RIO DE JANEIRO, BRAZIL – Central Bank President Roberto Campos Neto confirmed yesterday that the monetary authority plans to end the cycle of monetary tightening in May – with another one percentage point increase in the key interest rate to 12.75% per year – and said that the scenario that foresees a new peak of Selic in June is the “least likely.”

Two possible situations were discussed at the last meeting of the Central Bank’s Monetary Policy Committee (Copom).

One in which the barrel of oil is close to US$120 at the end of this year, the so-called usual hypothesis, and the alternative in which the value of the commodity is close to US$100. The latter is the most likely, according to colleagues.

Roberto Campos Neto. (Photo internet reproduction)
Roberto Campos Neto. (Photo internet reproduction)

Campos stressed that Copom always outlines several scenarios, but this time it was necessary to describe more than one to make it clearer what was involved in the monetary policy decision, as an alternative scenario gained importance in the committee’s analysis.

By way of justification, the report showed that the impact of oil prices in real terms on consumer inflation will be greater in 2022, not only because of the stronger pass-through, but also because the weight of gasoline in the basket of consumption has increased significantly from 4.9% to 6.6%.

In the context considered most likely, referred to in the report as Scenario A (with cheaper oil), inflation is 6.3% at the end of 2022, above the target set by the National Monetary Council (CMN) of 3.5%, with a tolerance of 1.5 percentage points up and down, which can reach 5%.

In this context, 3.1% is expected for 2023, with a margin of also 1.5 percentage points at both ends for the 3.25% target.

In the event that Scenario B (with a more expensive and less likely barrel) occurs, the price index is projected to be 7.1% this year and 3.4% in 2023, both above the target. Against this backdrop, the central bank believes that a new Selic adjustment would be required in June, above the 12.75% per annum already signaled.

The report pointed out that the evolution of commodities, with a peak of 9.5% in the first quarter, is a new source of inflationary pressure, but stressed that the appreciation of the real by 10.3% in this period has helped to reduce this effect on prices, although only partially.

The dynamics show a return to a typical movement in cycles of high commodity prices, namely the appreciation of the currencies of exporting countries such as Brazil.

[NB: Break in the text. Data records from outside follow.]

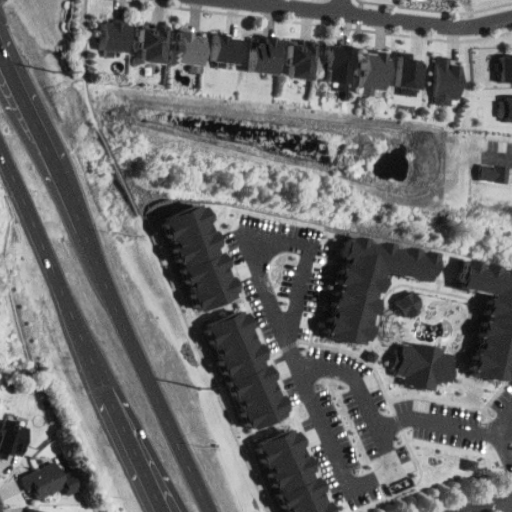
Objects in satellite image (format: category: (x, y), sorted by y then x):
park: (319, 0)
road: (341, 5)
road: (378, 15)
building: (111, 37)
building: (112, 37)
building: (150, 42)
building: (150, 42)
building: (186, 48)
building: (186, 48)
building: (221, 49)
building: (221, 49)
building: (258, 54)
building: (259, 55)
building: (295, 57)
building: (296, 58)
building: (333, 65)
building: (334, 65)
building: (503, 67)
building: (503, 67)
building: (369, 72)
building: (369, 72)
building: (405, 75)
building: (405, 75)
building: (442, 81)
building: (442, 81)
building: (502, 107)
building: (502, 108)
road: (498, 137)
road: (502, 139)
road: (501, 150)
road: (47, 155)
road: (496, 158)
building: (487, 172)
building: (487, 172)
road: (280, 241)
building: (192, 256)
building: (192, 256)
road: (315, 262)
road: (326, 264)
road: (246, 268)
road: (53, 269)
road: (234, 272)
building: (364, 282)
building: (364, 282)
road: (109, 288)
road: (321, 296)
building: (406, 303)
building: (406, 304)
building: (489, 316)
building: (490, 316)
road: (303, 317)
road: (315, 320)
road: (290, 345)
road: (276, 352)
road: (362, 356)
building: (422, 364)
building: (422, 364)
road: (288, 367)
building: (240, 368)
building: (241, 368)
road: (278, 371)
road: (380, 378)
road: (371, 383)
road: (363, 386)
road: (500, 394)
road: (426, 398)
road: (445, 400)
road: (424, 408)
road: (164, 412)
road: (321, 414)
road: (400, 420)
road: (448, 422)
road: (509, 423)
road: (490, 430)
road: (301, 432)
road: (318, 434)
building: (10, 435)
building: (11, 436)
road: (306, 439)
road: (505, 445)
road: (453, 447)
road: (134, 449)
road: (416, 460)
road: (404, 464)
road: (391, 467)
building: (287, 472)
building: (287, 472)
building: (45, 480)
building: (46, 480)
road: (485, 502)
building: (31, 510)
building: (32, 510)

However, in the last two years, the exchange rate has depreciated in conjunction with the increase in input prices due to increased fiscal risk.

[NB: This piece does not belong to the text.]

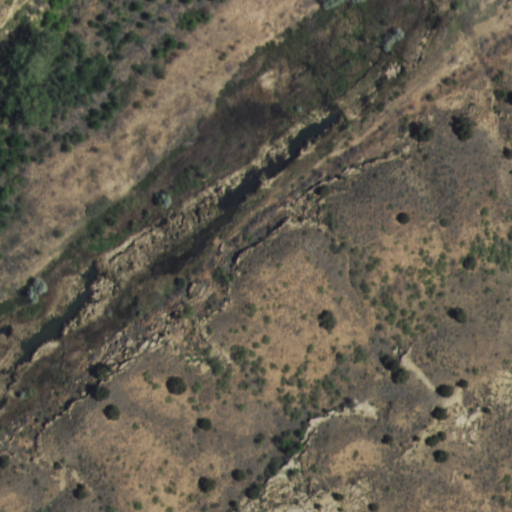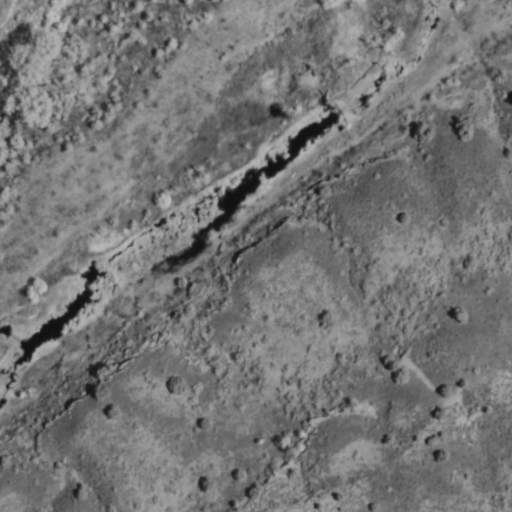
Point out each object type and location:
river: (182, 183)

According to the Inflation Report, the probability that inflation will exceed the target this year is 88%. On the other hand, the probability of it falling below the floor is zero.

For the year 2023, the probability of staying below the set interval is 17% and that of staying above it is 12%. For 2024, the probability of staying below the floor is 28% and the probability of staying above the ceiling is 6%.

Campos said he doesn’t see a scenario in which an excessive increase in interest rates this year could lead to an increased decline in inflation in subsequent years. “There is no risk of ‘overkill,'” he explained. The BC president argued that the memory of “inflationary indexation” is still high in Brazil.